Setting	Default	What it actually changes
`optimizer`	`adamw`	Pick `adam`, `adamw`, or `muon`. Class loaded from `mlx.optimizers`, constructed with `learning_rate=lr` plus the matching `optimizer_config` dict.
`learning_rate`	`1e-5`	Peak LR. LoRA/DoRA: 1e-5 to 5e-5 (AdamW), 5e-4 to 5e-3 (Muon). Full fine-tuning: 1e-6 to 5e-6 (AdamW).
`lr_schedule`	`—`	Optional schedule from `mlx_lm.tuner.utils.build_schedule`. If non-empty, wraps `learning_rate`; otherwise constant.
`optimizer_config.adam`	`{}`	Extra kwargs for `optim.Adam`: `betas`, `eps`.
`optimizer_config.adamw`	`{}`	Extra kwargs for `optim.AdamW`: `betas`, `eps`, `weight_decay`. Default `weight_decay=0.01`; raise to 0.05 if LoRA magnitudes drift up.
`optimizer_config.muon`	`{}`	Extra kwargs for `optim.Muon`: `momentum`, `nesterov`, `weight_decay`. Defaults `momentum=0.95`, `nesterov=True`.

When to use which

AdamW is the safe default for everything in this app. Pick it when you do not have a strong reason to use something else.
Adam (without weight decay) is reasonable when you explicitly want to disable regularisation — e.g. the base model is already regularised and you do not want the LoRA adapters penalised.
Muon is a free lunch on the LoRA/DoRA hidden weights of any 1B+ model; it converges in roughly half the iterations to the same loss. Pair it with a higher learning rate (5e-3 to 1e-2) and keep weight_decay=0.0 unless you specifically want the LoRA magnitudes regularised.

In the app

On the Train tab → Training Settings:

Optimizer picker — exposes all 10 mlx.optimizers classes: SGD, RMSprop, Adagrad, AdaDelta, Adam, AdamW, Adamax, Lion, Adafactor, Muon → optimizer.
Learning Rate → learning_rate.
LR Schedule picker (e.g. warmup / cosine) → lr_schedule, with Warmup, Decay Fraction, and Final LR fields when a schedule is selected.

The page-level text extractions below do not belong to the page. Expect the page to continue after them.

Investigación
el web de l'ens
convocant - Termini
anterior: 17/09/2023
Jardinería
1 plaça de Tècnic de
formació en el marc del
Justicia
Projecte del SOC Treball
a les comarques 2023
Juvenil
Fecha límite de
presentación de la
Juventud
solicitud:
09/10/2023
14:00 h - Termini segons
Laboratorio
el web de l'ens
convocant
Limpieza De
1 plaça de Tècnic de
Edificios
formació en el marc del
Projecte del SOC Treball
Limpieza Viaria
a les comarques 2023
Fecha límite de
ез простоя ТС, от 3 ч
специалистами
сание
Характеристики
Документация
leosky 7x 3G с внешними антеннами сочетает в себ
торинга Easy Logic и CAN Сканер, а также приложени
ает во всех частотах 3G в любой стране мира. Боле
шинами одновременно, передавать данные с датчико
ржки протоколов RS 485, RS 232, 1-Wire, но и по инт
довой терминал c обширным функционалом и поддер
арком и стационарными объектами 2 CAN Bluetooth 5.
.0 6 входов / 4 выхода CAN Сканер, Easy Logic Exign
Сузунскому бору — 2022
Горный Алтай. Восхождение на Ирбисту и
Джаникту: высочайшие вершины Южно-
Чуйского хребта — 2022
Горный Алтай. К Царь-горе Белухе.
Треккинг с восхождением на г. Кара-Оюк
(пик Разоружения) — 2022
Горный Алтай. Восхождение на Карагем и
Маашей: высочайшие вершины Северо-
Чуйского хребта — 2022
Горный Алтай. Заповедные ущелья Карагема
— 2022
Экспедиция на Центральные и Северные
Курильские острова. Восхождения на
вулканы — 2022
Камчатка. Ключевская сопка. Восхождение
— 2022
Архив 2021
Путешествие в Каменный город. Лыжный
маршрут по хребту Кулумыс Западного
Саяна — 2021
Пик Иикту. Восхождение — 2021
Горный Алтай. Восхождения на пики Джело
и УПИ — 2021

Per-optimizer kwargs (betas, eps, weight_decay, momentum, nesterov) are forwarded from the optimizer_config dict — they are not exposed as dedicated fields in the UI. Edit them directly in the run’s YAML (optimizer_config.adamw: {weight_decay: 0.01, betas: [0.9, 0.999]}) if you need to tune them.

Tips & gotchas

If you switch from AdamW to Muon, raise the learning rate by ~100×. The Muon update is parameterised differently and the AdamW default of 1e-5 will under-train.
Watch the live-metrics loss curve for the first 50 steps after switching optimizers — a sudden divergence almost always means the LR is wrong, not the optimizer choice.
If you set weight_decay for AdamW on a full fine-tuning run, expect a small loss bump in the first 100 steps as the regulariser pulls weights toward zero. Normal; usually recovers within an epoch.
lr_schedule is a small DSL from upstream mlx-examples. Common choices: cosine:<iters>:<min_lr> for cosine decay, warmup_cosine:<warmup>:<iters>:<min_lr> for warm-up followed by decay.

References

Kingma & Ba, 2014, Adam: A Method for Stochastic Optimization.
Loshchilov & Hutter, 2019, Decoupled Weight Decay Regularization (AdamW).
Jordan et al., 2024, Muon (Newton-Schulz orthogonalised momentum).